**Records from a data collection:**
------------------------------

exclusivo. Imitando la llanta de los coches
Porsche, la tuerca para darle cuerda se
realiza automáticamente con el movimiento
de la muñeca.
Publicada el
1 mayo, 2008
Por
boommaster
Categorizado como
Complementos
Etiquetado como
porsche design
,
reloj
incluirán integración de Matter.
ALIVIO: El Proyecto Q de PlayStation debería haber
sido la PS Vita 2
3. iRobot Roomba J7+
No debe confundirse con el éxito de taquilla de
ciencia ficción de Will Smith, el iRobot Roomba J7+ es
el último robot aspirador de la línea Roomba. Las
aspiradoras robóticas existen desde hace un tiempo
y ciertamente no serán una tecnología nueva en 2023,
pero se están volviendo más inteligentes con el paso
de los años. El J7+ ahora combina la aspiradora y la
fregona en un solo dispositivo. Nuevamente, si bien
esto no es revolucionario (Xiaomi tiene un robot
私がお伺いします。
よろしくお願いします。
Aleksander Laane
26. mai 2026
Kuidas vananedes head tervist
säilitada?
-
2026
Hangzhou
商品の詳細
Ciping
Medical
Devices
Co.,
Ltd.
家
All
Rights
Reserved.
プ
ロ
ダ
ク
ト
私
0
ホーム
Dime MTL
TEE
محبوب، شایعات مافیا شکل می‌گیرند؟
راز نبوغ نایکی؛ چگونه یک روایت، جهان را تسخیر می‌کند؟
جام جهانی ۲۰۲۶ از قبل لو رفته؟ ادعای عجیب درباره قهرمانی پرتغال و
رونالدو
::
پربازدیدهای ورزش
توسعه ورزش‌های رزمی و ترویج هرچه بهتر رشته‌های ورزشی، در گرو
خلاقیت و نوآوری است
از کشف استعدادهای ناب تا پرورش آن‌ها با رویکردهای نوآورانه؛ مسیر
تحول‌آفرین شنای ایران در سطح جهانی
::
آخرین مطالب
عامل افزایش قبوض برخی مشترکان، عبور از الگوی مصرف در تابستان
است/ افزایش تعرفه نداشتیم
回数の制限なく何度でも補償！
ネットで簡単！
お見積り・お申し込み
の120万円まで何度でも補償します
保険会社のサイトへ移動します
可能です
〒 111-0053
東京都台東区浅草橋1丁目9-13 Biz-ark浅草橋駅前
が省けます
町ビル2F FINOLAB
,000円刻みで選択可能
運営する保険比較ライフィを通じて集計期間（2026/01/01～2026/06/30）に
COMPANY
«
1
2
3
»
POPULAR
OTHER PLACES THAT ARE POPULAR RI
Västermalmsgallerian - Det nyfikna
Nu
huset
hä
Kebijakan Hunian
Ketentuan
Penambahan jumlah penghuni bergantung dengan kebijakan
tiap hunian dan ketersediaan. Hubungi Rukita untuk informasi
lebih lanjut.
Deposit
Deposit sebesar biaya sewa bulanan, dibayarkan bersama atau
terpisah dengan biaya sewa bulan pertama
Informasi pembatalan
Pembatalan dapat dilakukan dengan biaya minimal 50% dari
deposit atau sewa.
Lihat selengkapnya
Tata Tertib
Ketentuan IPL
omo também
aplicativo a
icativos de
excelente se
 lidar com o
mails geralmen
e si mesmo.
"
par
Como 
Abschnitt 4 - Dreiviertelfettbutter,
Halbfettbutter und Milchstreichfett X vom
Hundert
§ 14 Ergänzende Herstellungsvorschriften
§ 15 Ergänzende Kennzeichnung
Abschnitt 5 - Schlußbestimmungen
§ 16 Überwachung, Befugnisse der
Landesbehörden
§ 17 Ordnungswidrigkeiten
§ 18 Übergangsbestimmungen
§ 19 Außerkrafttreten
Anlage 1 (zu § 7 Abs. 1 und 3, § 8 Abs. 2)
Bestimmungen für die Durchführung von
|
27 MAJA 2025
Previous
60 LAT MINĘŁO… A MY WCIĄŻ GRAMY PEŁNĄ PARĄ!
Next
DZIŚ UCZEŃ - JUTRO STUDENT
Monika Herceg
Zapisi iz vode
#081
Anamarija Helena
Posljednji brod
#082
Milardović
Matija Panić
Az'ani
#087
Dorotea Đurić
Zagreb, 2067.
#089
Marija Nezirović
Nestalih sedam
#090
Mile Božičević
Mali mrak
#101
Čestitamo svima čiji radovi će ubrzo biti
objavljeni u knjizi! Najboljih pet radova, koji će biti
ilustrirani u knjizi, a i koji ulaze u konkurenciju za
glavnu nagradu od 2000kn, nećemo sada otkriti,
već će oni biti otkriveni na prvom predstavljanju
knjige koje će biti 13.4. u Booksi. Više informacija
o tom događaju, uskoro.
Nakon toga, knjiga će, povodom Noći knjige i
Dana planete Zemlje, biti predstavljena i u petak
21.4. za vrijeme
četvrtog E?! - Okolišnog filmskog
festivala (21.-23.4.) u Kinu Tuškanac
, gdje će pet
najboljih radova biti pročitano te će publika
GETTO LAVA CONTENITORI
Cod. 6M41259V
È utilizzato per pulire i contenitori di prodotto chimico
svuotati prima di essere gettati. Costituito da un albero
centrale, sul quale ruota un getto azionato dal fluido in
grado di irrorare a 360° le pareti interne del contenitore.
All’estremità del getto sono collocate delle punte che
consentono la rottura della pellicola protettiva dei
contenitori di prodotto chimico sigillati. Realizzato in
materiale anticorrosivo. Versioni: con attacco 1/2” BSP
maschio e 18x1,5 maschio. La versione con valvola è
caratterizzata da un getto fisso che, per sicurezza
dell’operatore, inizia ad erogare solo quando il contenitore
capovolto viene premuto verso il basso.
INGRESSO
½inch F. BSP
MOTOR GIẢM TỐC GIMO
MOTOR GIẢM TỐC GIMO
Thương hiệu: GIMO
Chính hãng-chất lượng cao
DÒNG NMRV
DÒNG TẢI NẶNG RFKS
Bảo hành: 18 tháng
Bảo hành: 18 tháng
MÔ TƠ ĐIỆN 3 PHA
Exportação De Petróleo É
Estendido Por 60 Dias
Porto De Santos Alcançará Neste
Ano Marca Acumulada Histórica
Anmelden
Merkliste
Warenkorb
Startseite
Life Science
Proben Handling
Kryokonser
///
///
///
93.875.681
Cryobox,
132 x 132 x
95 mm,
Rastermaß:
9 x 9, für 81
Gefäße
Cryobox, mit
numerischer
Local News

------------------------------

**TASK TO CARRY OUT:**
Please reproduce, exactly as written, the lines of the records from the first line through the one containing "el último robot".

**SOLVED EXERCISE:**
exclusivo. Imitando la llanta de los coches
Porsche, la tuerca para darle cuerda se
realiza automáticamente con el movimiento
de la muñeca.
Publicada el
1 mayo, 2008
Por
boommaster
Categorizado como
Complementos
Etiquetado como
porsche design
,
reloj
incluirán integración de Matter.
ALIVIO: El Proyecto Q de PlayStation debería haber
sido la PS Vita 2
3. iRobot Roomba J7+
No debe confundirse con el éxito de taquilla de
ciencia ficción de Will Smith, el iRobot Roomba J7+ es
el último robot aspirador de la línea Roomba. Las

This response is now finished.